Washington lawyers and lobbyists at K&L Gates, Squire Patton Boggs and other firms with ties to Rep. Kevin McCarthy, R-Calif., are optimistic they will have his ear as he settles into his new role as House majority leader.

Virginia Republican Rep. Eric Cantor’s unexpected primary defeat this month to economics professor David Brat was unsettling to clients, lobbyists and lawyers said. But McCarthy, who has served under Cantor as the House’s No. 3 Republican since 2011, has the skill to move legislation through a divided Congress, they said.

K&L Gates partner Dan Crowley, who has known McCarthy for 20 years and has raised money for him, described the lawmaker as a “consensus builder who is of the Ronald Reagan mold.”

“He’s very fond of saying, ‘You can’t have too many friends,’ ” Crowley said.
Crowley has a dozen lobbying clients in the financial-services industry, according to congressional records. The list includes Charles Schwab & Co. and the Credit Union National Association.

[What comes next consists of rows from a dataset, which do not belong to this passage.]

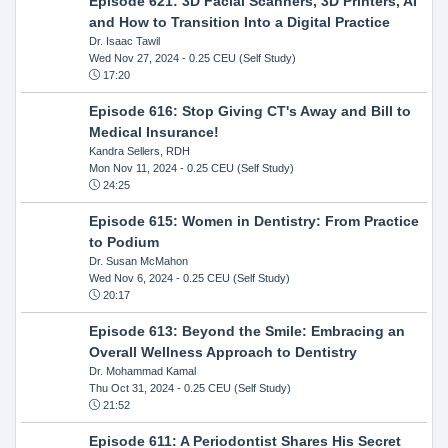
Episode 621: 3D Facial Scanners, 3D Printers, AI
and How to Transition Into a Digital Practice
Dr. Isaac Tawil
Wed Nov 27, 2024
- 0.25 CEU (Self Study)
17:20
Episode 616: Stop Giving CT's Away and Bill to
Medical Insurance!
Kandra Sellers, RDH
Mon Nov 11, 2024
- 0.25 CEU (Self Study)
24:25
Episode 615: Women in Dentistry: From Practice
to Podium
Dr. Susan McMahon
Wed Nov 6, 2024
- 0.25 CEU (Self Study)
20:17
Episode 613: Beyond the Smile: Embracing an
Overall Wellness Approach to Dentistry
Dr. Mohammad Kamal
Thu Oct 31, 2024
- 0.25 CEU (Self Study)
21:52
Episode 611: A Periodontist Shares His Secret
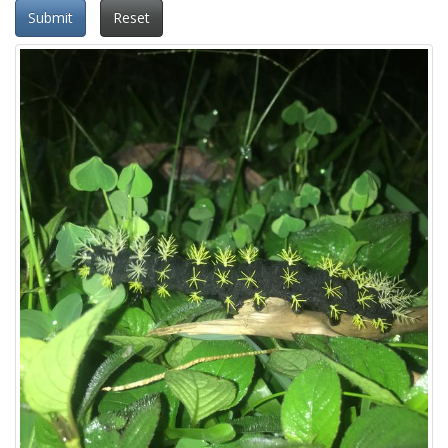
Submit
Reset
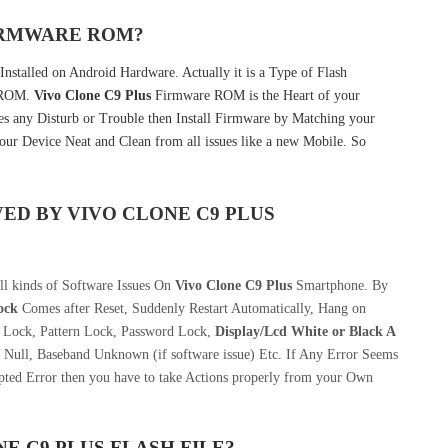
FIRMWARE ROM?
nstalled on Android Hardware. Actually it is a Type of Flash
k ROM.
Vivo Clone C9 Plus
Firmware ROM is the Heart of your
 any Disturb or Trouble then Install Firmware by Matching your
our Device Neat and Clean from all issues like a new Mobile. So
VED BY
VIVO CLONE C9 PLUS
ll kinds of Software Issues On
Vivo Clone C9 Plus
Smartphone. By
ock
Comes after Reset, Suddenly Restart Automatically, Hang on
n Lock, Pattern Lock, Password Lock,
Display/Lcd
White or Black A
 Null, Baseband Unknown (if software issue) Etc. If Any Error Seems
pted Error then you have to take Actions properly from your Own
E C9 PLUS
FLASH FILE
?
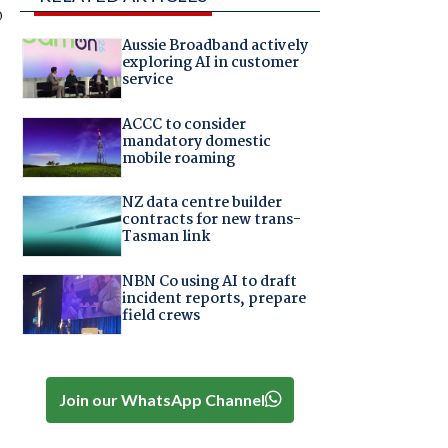
o
Aussie Broadband actively
exploring AI in customer
service
ACCC to consider
mandatory domestic
mobile roaming
NZ data centre builder
contracts for new trans-
Tasman link
NBN Co using AI to draft
incident reports, prepare
field crews
Join our WhatsApp Channel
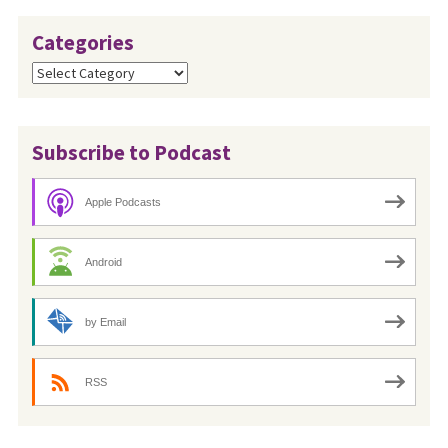
Categories
Categories
Subscribe to Podcast
Apple Podcasts
Android
by Email
RSS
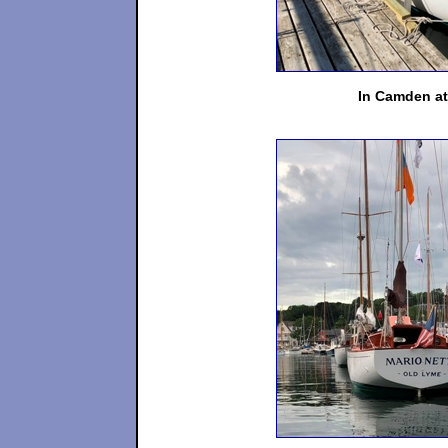
In Camden at 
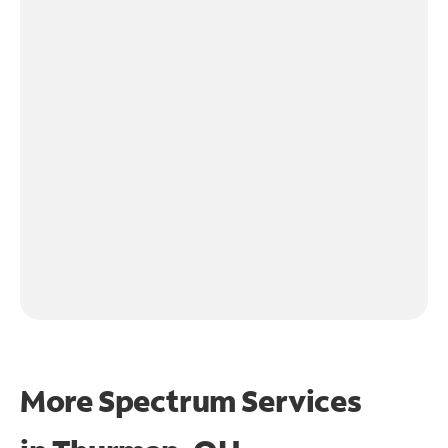
More Spectrum Services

Although McCarthy is known as an advocate for the energy and technology industries that flourish in his home state of California, Crowley said the financial-services sector would be “smart” to cultivate strong relationships with the lawmaker. Such connections with McCarthy, he said, could help banks as they fight for changes to the Dodd-Frank Wall Street Reform and Consumer Protection Act—a major lobbying target for the financial-services industry.

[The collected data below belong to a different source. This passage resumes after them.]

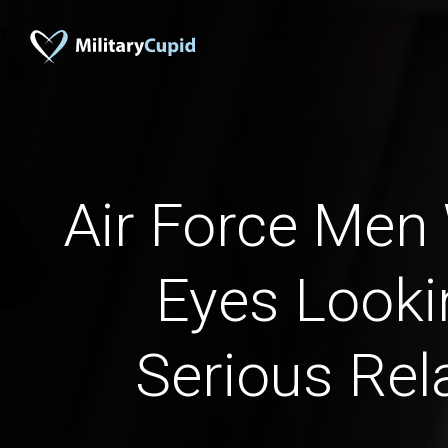
Air Force Men
Eyes Looki
Serious Rel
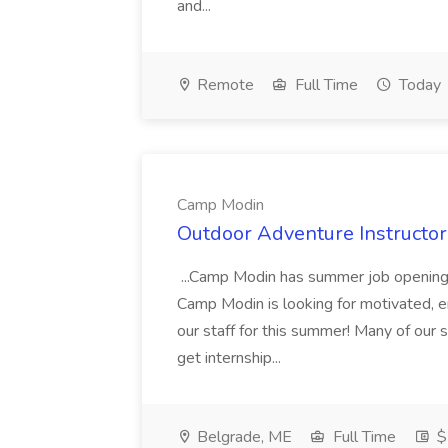
and...
Remote
Full Time
Today
Camp Modin
Outdoor Adventure Instructo
...Camp Modin has summer job opening
Camp Modin is looking for motivated, ene
our staff for this summer! Many of our s
get internship...
Belgrade, ME
Full Time
$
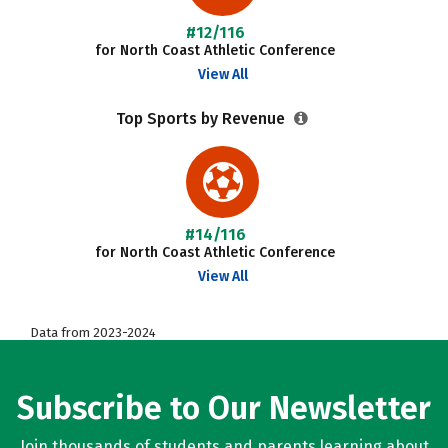
#12/116
for North Coast Athletic Conference
View All
Top Sports by Revenue
#14/116
for North Coast Athletic Conference
View All
Data from 2023-2024
Subscribe to Our Newsletter
Join thousands of students and parents learning about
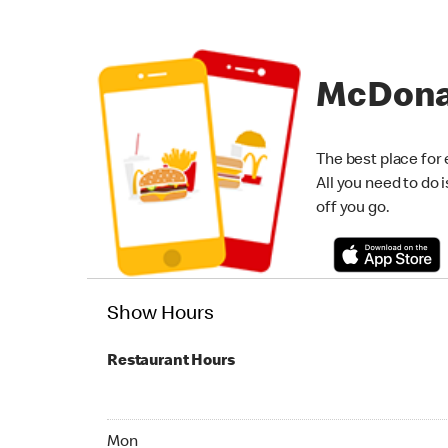
McDona
The best place for 
All you need to do 
off you go.
Show Hours
Restaurant Hours
Monday 07:00 AM - 11:00 PM
Mon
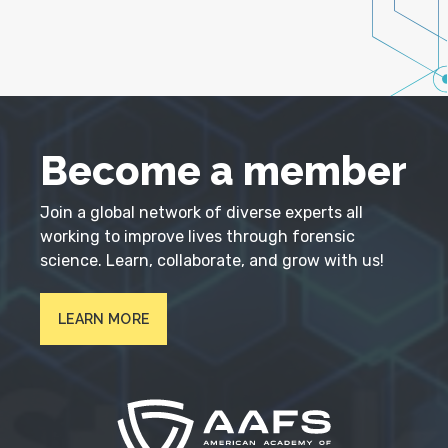
Become a member
Join a global network of diverse experts all
working to improve lives through forensic
science. Learn, collaborate, and grow with us!
LEARN MORE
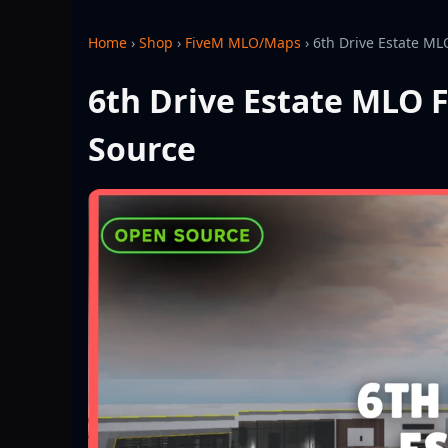
Home
›
Shop
›
FiveM MLO/Maps
›
6th Drive Estate ML
6th Drive Estate MLO F
Source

Crowley said he hopes to host a gathering “in the near future” of McCarthy and financial-services clients.

“He’s a friend to industry,” Crowley said of McCarthy, a former small business owner who has served for seven years as a member of the House Financial Services Committee. “He’s a pro-business, free-market Republican.”

At Squire Patton Boggs, lobbyists are preparing their clients for a House with McCarthy as majority leader. Kevin O’Neill, who served as deputy chairman of the public policy department at the Patton Boggs legacy firm, doesn’t expect McCarthy to change much of the substance of what the Republicans do in the House, still led by Speaker John Boehner, R-Ohio. But there could be tweaks to what the chamber does. McCarthy, for instance, could change the timing for certain matters to come before the House, O’Neill said.

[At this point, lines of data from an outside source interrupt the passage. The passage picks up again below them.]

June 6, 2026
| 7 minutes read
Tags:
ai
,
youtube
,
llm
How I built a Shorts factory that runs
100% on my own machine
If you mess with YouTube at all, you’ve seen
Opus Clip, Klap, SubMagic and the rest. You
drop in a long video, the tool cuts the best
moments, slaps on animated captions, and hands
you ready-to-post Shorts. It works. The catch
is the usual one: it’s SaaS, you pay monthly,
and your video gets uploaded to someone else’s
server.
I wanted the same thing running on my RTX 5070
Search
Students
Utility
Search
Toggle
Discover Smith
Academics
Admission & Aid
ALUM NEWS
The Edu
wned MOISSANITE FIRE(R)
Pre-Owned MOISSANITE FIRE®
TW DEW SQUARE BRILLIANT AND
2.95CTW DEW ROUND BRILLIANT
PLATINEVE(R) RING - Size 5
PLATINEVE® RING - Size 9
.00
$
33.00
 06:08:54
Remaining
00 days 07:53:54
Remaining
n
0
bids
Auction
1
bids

Patton Boggs, which boasted the highest grossing lobbing shop among the 2013 Influence 50—The National Law Journal’s annual survey of revenue in the lobbying industry—has more than 150 lobbying clients, congressional records show. (Squire Patton Boggs has yet to alter the reports to reflect the firm’s name change, which occurred with the June 1 merger of Patton Boggs and Squire Sanders.)